I had a couple of amusing encounters with kids yesterday.
Kristy and I went out for some cheap drinks and nachos in Old Town. Old Town was one of the first neighborhoods in San Diego, and some of the remaining buildings date from as early as the 1820's. It is now a historical park and a local attraction.
The place was packed with tourists and locals alike, and lines led out the doors and into the streets at nearly every place. With waits running at least 30 to 40 minutes at nearly every restaurant, we backtracked to the Alamo. The Alamo is this cheaper, outdoor place where you walk up to a window to order your food and drinks. But they had heat lamps going, and we found an open table with a built-in firepit. Though not near the nicest place in Old Town, the lack of wait and nice view of the bustling street more than made up for it.
Parking is always at a premium anywhere in Old Town, and with the streets and restaurants filled with people, we lucked out by pulling in just as someone was about to leave. There was a no-parking zone right behind the car, so I pulled up next to the red curb to wait for him to leave. A BMW right in front of him had his lights on as well, but seemed hemmed in and unable to move.

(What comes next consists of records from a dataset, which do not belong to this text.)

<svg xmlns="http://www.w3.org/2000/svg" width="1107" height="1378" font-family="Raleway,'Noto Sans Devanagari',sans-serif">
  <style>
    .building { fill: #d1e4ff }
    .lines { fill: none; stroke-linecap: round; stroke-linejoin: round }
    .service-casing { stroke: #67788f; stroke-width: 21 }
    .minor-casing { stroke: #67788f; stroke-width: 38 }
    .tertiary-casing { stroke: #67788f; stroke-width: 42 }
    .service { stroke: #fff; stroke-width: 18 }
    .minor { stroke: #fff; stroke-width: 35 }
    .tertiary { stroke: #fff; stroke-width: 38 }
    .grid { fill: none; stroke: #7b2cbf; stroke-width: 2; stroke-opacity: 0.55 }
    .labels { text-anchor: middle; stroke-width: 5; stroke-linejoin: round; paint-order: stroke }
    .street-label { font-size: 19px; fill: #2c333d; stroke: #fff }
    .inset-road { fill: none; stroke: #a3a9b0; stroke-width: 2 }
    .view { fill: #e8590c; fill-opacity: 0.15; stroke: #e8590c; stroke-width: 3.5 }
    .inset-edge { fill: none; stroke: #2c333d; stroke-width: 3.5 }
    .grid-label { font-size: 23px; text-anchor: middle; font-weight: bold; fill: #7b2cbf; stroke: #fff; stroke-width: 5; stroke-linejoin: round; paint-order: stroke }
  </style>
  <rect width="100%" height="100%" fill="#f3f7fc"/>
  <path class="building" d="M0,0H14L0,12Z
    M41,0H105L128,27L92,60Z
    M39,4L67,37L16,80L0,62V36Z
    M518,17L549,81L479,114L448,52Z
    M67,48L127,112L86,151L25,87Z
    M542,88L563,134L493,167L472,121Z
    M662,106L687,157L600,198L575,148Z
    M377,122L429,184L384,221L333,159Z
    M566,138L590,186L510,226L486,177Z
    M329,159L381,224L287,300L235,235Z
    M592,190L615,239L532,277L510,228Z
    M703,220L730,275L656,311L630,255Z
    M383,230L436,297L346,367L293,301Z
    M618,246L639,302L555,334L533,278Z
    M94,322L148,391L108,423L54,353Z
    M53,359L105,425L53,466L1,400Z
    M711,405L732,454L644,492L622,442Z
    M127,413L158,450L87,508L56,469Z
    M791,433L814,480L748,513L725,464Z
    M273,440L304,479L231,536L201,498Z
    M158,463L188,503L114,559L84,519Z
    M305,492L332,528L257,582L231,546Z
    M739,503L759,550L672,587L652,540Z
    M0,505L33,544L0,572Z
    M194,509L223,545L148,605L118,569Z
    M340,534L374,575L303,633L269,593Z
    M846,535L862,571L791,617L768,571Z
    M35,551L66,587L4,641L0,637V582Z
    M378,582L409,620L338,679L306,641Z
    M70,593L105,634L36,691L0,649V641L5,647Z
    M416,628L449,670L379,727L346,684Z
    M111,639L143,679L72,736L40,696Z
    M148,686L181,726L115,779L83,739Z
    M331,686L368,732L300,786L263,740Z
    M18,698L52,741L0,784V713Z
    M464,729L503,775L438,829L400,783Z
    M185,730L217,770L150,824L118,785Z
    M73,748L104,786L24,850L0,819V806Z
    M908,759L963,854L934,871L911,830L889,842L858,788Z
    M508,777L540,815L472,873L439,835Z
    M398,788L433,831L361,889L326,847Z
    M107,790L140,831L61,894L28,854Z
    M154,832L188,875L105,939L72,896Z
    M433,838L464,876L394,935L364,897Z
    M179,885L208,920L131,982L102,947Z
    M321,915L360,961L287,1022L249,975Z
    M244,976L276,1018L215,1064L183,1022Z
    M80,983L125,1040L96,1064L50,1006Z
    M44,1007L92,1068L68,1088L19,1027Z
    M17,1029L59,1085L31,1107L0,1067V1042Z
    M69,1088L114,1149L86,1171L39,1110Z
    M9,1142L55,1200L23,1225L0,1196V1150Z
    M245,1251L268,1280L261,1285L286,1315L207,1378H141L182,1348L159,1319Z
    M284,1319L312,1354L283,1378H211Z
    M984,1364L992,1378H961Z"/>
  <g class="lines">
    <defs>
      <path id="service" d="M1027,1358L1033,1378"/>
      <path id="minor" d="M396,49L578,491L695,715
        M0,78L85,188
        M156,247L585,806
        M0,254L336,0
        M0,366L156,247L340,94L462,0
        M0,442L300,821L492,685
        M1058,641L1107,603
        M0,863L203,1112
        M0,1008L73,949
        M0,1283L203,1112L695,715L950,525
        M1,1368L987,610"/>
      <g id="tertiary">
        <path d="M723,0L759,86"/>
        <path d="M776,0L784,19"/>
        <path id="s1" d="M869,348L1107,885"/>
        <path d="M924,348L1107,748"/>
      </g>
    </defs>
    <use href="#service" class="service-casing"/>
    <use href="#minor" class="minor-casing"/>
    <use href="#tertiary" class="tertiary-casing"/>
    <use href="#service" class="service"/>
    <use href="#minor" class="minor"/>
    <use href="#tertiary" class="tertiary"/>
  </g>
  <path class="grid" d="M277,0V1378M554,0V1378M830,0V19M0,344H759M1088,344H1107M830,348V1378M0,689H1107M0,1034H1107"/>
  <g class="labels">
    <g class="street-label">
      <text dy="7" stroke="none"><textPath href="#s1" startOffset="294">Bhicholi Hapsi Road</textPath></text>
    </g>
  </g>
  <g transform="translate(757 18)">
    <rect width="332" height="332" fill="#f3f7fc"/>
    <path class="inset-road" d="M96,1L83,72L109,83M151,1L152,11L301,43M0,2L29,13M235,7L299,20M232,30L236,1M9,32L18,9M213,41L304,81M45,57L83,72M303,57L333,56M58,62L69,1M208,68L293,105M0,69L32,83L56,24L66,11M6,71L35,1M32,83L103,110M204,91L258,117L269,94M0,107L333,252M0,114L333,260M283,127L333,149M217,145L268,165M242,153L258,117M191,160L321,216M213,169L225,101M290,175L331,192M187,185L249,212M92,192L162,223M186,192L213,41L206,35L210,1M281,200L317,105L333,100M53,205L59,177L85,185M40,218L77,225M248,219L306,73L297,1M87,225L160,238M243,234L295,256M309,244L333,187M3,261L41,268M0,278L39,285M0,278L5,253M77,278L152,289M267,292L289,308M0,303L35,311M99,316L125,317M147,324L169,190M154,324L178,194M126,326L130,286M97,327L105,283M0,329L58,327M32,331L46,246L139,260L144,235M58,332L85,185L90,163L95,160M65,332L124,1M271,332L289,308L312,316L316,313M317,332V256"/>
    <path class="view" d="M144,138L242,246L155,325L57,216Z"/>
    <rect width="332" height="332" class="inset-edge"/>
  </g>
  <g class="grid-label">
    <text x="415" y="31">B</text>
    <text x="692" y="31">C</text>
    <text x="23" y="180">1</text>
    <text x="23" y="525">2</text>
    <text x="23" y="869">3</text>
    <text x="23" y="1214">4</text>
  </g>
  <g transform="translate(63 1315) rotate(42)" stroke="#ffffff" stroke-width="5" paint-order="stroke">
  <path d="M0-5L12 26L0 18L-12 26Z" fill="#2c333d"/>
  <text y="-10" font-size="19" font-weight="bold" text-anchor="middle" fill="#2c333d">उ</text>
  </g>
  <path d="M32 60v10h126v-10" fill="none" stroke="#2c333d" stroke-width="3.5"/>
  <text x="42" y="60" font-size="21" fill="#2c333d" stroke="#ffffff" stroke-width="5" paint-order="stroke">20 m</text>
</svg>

When the car pulled out, a cute five year old kid was leaning out of a back window of the BMW. He held up his hand asking me not to pull into the spot that had just been vacated. As his Dad pulled back and forward to get better situated in the spot in front, the little boy smiled and moved his hand back and forth as if directing traffic. When the BMW was properly in place, he gave us the thumbs up to thank us for waiting. We both thought it was pretty damn cute, and when we got out, Kristy complimented him on what a good job he had done. We walked on into the crowd of people with a fresh smile.
Earlier in the day I had stopped into my local Starbucks for some afternoon caffeine. I had worked a ten hour shift with the caterer and had been up since 4:45am. When I was headed back out, I walked ahead of a mother with a stroller and a little girl by her side, all stopped in the lobby. I quickened my step so I could get to the door to hold it open for them. The mom looked up and said "Oh, thanks" and "Come on Honey" as they moved to the door.
The mom passed through first with her stroller, but the little girl slowed then stopped in front of me. She was probably three years old. She looked up at me with a serious but pleasant look and said, "You are such a nice boy." This was not prompted by the mom, who I don't think even heard it. The moment did more to boost me out of my sleepy haze than the caffeine would.